Headphone parties herald a silent dance revolution after strict noise pollution laws threatened to stifle Goa's legendary party scene.
It's a surreal scene: hundreds of party-goers, dressed to the nines, swaying and grooving on the dance floor.
But wait, where's the music? Before you decide you want to get your hands on the special something they've definitely been smoking to be a part of this hallucinatory experience, the headphones suddenly catch your eye.
This is Silent Noise, started by Londoner DJ Justin Mason and now in its eighth season of organising headphone parties in a corner of Palolem beach in south Goa, a beautiful little cove where the hills merge into the sea.
Here, revellers dance the night away to music channelled through wireless headphones rather than over loud speakers, and the only noise is the sound of feet on the sand and the waves crashing in the distance.
Silent discos have been around for a long time, having originated in Europe as a novelty feature around a decade ago. However, they became very popular in Goa as an effective way of bypassing the strict noise pollution laws that the government clamped on open-air music parties after 10 pm.
In north Goa, police routinely crack down on parties to curb drug-fuelled raves. At Curlies, one of the most popular bars at Anjuna beach, there is a special UV dance hall on the second floor and too far away inside.
There are the indoors trance music parties as well. But within the confines of a dance room, the beach experience is completely lost. Enter, headphone parties.
Janie O'Connor, Mason's partner, has been hosting the Silent Noise parties at Palolem, keeping Mason's legacy alive as he battles memory loss in London after a bike accident on the streets of Goa two years ago.
"In the past couple of years there have been several copycats, and last year we had to switch venues due to this. But I guess it's a compliment," says a sporting O'Connor about the growing trend.
The Laughing Buddha Bar and Alpha Bar are the two other venues that have begun hosting headphone parties on Tuesdays and Thursdays, respectively.
But they are harder to find as it isn't easy tracking down a disco when you cannot hear the music!
Silent Noise, on the other hand, hosts its parties at On the Rocks, near Neptune Point, on alternate Saturdays, with its party symbol (a neon pink cow head with headphones) glowing and intriguing passersby.
It also incorporates a lot of visuals, such as aerial performers, circus acts, LED and fire shows — making silent disco into a unique audio-visual experience.
At Neptune Point, there are three DJs who play simultaneously and you can switch between channels on the headphones; at Alpha Bar and Laughing Buddha there are only two.
Each DJ plays a different genre of music.
For instance, Channel 1 lights up the headphones in blue and plays house music, Channel 2 is red and meant for electronic and progressive music, while Channel 3 is green with a mixed bag of funk and alternative tunes right from A-ha to Oasis to Arctic Monkeys to Daft Punk.

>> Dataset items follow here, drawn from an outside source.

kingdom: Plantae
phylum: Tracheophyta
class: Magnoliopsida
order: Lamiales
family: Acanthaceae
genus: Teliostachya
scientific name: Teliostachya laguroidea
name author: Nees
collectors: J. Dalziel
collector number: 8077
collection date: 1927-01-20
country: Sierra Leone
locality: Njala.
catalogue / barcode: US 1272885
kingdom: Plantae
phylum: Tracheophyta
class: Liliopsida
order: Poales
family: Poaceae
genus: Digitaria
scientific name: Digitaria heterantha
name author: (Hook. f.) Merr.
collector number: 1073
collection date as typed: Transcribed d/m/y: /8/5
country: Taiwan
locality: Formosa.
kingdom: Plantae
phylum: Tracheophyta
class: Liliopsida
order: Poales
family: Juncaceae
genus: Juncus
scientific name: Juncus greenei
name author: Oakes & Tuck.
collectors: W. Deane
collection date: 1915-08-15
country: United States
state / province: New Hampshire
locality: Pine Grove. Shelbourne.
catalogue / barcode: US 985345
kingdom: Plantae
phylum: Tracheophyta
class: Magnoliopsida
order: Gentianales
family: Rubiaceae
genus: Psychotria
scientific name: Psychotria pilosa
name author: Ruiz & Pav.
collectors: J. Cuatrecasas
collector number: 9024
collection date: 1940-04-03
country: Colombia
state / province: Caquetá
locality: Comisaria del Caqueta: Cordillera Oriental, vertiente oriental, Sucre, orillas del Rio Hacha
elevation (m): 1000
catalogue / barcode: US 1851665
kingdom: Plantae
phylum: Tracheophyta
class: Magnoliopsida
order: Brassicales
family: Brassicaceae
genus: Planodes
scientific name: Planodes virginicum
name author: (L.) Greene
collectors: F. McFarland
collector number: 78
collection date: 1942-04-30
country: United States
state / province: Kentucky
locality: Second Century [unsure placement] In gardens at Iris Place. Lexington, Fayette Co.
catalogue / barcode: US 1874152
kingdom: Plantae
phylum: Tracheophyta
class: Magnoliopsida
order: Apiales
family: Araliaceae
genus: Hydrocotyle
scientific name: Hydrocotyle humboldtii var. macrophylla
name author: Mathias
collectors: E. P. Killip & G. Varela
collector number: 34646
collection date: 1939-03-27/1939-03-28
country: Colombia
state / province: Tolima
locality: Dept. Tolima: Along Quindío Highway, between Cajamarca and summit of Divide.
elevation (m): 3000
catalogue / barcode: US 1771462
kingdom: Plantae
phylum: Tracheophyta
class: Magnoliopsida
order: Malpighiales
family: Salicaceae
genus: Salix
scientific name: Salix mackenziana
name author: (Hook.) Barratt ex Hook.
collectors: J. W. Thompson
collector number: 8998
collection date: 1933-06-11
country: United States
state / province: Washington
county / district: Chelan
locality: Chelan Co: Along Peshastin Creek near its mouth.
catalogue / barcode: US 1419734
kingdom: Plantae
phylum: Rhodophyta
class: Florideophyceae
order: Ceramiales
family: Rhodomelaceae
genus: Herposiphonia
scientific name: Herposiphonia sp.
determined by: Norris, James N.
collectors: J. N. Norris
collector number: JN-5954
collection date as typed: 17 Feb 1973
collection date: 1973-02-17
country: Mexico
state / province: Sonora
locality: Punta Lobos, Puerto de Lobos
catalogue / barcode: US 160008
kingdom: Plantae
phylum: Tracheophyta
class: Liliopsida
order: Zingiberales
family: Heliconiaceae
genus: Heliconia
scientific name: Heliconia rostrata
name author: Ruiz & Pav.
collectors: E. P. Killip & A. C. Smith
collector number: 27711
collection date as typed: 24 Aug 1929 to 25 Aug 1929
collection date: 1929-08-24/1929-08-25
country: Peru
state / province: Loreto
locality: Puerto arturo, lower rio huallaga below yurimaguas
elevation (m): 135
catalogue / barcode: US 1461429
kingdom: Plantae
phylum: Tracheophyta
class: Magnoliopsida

While it may seem strange at first, you get used to the headphone-feeling really quickly because the competing DJs do not let up on any opportunity to keep you hooked to their channels.
Funnily enough, since it isn't all that easy to gauge how loud you're speaking or singing when wearing headphones, people end up shouting in wild abandon.
While we're told that top-rated DJs have been flown in for Channels 1 and 2, more often than not we end up tuning in to Channel 3 just to be able to jump and sing along.
Yours truly had to be shushed every time a classic 1980s hit came on -- so much for the silence. (Nostalgic favourites playing in a faraway land will do that to you too.)
While the music was fantastic, it was still pretty nice to have the freedom to switch off every now and then, to have a drink or two (or five or seven) and strike up a conversation with friends and fellow partygoers alike.
Though everyone danced to his own beats, in the haze of red, blue and green, you are caught up with your own little clique and match their steps.
There was even one party animal who decided he was just too cool for this scene and preferred his own music -- dancing away to his iPod.
Some grooved to trance, others were doing The Robot, and one was trying to moonwalk across the sand.
Different tracks can totally wreck your synchronised dance moves, but hardly anybody seemed bothered by that, immersing themselves in the total experience.
O'Connor tells me that "at the moment, due to police restrictions we can only do two parties a month, but this has made us more exclusive and given us extra time to tour."
Silent Noise has held events at nearly every major city across India and in Europe, and even hosts headphone parties at weddings.
As O'Connor says, "It's the perfect solution to decide what music to play on the special day!"